== Collected data ==
'''
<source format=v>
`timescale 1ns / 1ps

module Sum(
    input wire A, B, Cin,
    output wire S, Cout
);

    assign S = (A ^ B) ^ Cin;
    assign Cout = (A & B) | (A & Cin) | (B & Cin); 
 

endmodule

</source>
'''
'''
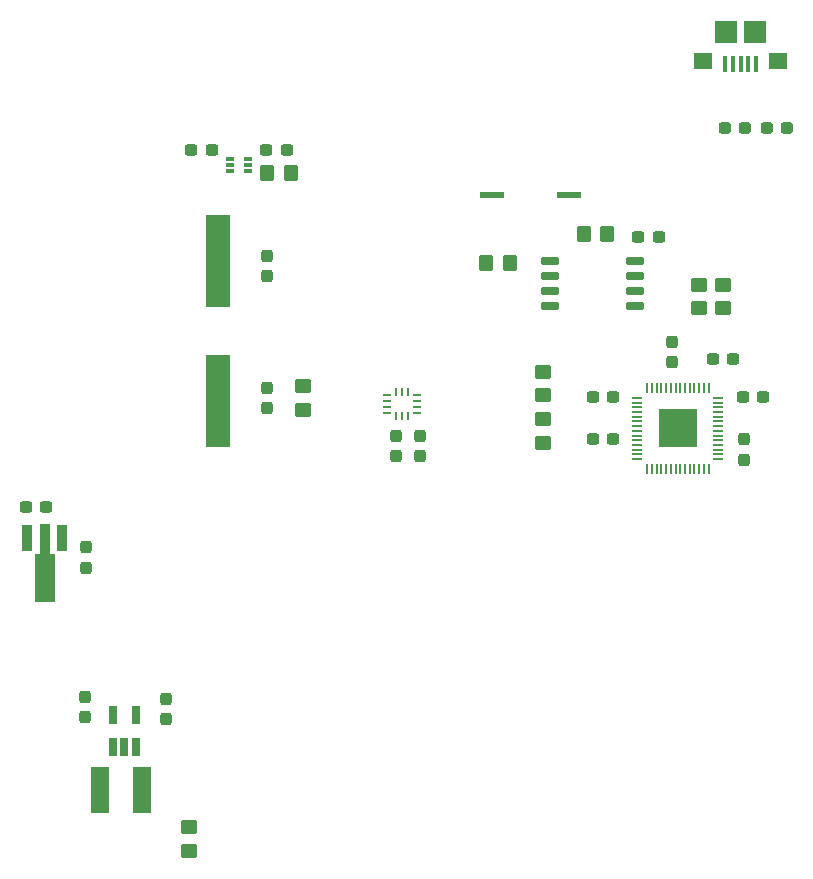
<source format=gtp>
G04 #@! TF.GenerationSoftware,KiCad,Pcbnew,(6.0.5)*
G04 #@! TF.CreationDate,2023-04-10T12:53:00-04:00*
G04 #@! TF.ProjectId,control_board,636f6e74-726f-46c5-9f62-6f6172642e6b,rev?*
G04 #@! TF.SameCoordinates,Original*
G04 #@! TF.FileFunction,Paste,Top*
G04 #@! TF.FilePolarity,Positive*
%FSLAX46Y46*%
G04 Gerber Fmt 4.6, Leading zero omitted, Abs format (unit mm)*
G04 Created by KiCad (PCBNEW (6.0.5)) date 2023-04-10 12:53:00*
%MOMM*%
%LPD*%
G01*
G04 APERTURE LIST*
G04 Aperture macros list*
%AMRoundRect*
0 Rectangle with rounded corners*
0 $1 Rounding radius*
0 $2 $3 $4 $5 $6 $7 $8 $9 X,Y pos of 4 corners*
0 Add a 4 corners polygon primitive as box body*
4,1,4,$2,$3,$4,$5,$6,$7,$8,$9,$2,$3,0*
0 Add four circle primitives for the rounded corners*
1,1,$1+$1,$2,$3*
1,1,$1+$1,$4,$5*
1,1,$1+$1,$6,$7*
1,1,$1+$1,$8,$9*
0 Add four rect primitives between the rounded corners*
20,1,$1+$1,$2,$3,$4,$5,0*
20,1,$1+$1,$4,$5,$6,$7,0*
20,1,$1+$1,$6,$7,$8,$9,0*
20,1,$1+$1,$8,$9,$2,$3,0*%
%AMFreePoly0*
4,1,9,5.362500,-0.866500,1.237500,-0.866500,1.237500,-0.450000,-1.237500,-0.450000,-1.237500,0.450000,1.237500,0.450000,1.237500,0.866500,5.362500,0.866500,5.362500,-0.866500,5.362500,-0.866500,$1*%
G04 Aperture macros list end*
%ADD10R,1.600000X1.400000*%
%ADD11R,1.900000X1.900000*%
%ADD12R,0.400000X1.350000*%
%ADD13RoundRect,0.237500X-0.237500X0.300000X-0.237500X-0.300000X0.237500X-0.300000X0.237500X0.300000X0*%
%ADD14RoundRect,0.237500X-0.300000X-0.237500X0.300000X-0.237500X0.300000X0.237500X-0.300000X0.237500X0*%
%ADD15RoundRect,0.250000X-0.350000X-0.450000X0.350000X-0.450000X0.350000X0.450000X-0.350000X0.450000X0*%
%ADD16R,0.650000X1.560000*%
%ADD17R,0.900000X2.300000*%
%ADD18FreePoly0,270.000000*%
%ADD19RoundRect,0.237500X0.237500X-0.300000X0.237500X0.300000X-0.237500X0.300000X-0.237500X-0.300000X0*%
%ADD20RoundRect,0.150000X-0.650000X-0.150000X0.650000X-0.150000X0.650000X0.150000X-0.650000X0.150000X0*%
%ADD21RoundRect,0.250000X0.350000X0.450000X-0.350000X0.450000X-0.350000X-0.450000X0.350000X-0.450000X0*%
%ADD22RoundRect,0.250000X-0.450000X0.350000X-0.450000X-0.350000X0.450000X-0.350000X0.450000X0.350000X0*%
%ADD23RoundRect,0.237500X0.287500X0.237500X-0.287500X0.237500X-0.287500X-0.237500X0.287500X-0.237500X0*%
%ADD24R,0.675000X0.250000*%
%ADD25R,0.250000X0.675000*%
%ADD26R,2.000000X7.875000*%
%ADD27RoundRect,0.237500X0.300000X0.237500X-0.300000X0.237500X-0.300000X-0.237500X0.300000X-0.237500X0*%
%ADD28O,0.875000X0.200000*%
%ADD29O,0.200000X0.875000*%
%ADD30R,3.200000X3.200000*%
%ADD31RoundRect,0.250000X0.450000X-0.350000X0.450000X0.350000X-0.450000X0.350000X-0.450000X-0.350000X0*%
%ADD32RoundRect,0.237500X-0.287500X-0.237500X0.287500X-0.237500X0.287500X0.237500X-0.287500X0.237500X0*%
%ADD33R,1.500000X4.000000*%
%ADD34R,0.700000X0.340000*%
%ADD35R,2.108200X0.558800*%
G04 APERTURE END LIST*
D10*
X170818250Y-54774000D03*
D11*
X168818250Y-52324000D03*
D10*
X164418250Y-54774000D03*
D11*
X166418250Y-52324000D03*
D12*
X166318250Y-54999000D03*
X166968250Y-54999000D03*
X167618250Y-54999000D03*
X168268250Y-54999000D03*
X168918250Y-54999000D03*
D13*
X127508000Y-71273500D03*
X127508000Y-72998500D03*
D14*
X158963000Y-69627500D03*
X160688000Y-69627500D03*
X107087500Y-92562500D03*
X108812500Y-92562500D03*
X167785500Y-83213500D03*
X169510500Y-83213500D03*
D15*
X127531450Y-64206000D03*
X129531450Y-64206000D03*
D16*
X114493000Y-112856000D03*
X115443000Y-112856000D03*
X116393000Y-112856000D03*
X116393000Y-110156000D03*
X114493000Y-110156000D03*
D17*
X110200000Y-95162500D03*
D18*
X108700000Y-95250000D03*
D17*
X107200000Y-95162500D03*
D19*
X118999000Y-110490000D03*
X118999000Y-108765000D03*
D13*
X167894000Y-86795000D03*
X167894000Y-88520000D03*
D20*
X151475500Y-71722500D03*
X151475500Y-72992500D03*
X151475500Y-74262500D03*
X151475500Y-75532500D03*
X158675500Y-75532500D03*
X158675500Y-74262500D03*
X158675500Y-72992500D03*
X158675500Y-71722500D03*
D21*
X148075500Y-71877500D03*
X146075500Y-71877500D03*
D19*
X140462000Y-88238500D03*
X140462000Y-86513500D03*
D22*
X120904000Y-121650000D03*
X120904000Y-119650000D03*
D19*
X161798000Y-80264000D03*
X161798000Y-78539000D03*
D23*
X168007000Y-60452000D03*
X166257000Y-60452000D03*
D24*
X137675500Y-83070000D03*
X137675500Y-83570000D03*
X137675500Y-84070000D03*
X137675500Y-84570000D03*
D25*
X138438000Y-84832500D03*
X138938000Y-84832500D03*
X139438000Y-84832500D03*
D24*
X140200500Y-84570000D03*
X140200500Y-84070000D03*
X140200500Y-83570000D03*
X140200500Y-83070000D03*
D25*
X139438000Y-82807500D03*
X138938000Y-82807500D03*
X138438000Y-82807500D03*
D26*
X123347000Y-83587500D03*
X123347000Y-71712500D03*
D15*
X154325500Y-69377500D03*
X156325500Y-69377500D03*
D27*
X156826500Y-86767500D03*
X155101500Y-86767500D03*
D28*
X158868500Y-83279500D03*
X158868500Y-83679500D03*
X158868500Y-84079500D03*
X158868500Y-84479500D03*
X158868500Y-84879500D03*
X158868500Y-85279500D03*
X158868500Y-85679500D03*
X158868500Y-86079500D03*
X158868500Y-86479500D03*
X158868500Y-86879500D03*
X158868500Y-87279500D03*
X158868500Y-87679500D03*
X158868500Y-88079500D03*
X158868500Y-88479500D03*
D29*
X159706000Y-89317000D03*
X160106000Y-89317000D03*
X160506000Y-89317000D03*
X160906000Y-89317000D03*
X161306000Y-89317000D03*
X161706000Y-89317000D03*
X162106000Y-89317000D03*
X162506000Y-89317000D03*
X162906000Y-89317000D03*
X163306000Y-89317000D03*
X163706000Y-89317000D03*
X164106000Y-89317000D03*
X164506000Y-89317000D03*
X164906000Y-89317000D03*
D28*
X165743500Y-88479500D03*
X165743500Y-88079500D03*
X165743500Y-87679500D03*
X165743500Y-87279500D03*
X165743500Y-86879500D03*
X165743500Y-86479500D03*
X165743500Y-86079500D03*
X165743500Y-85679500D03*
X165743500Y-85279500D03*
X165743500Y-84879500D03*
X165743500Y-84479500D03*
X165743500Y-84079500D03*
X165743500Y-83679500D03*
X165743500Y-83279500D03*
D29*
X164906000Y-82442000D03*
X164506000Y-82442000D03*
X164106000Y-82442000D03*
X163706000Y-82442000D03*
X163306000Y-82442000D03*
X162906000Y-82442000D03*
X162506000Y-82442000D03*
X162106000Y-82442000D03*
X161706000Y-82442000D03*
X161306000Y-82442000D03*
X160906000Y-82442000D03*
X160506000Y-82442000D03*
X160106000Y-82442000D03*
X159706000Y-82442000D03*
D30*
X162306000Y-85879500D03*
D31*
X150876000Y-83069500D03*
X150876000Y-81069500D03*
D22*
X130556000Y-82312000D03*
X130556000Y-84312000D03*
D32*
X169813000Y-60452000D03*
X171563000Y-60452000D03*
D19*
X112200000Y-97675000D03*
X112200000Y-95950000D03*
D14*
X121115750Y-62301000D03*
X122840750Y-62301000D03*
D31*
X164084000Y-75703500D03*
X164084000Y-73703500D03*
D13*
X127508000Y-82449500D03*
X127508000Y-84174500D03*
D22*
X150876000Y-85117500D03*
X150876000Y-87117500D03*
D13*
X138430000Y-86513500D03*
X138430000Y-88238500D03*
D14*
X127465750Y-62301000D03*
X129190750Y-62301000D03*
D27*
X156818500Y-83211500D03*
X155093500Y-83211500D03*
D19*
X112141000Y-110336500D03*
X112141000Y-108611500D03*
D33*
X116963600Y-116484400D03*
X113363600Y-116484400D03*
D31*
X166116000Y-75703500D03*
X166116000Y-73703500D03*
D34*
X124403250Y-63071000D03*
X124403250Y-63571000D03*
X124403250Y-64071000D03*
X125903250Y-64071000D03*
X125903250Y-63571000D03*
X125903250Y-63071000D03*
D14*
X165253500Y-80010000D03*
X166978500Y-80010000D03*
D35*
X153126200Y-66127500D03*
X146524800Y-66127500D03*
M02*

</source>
'''
== Task statement ==
Going over every line of the entries, tally those containing the string "assign" and report only the figure.

== Result below ==
2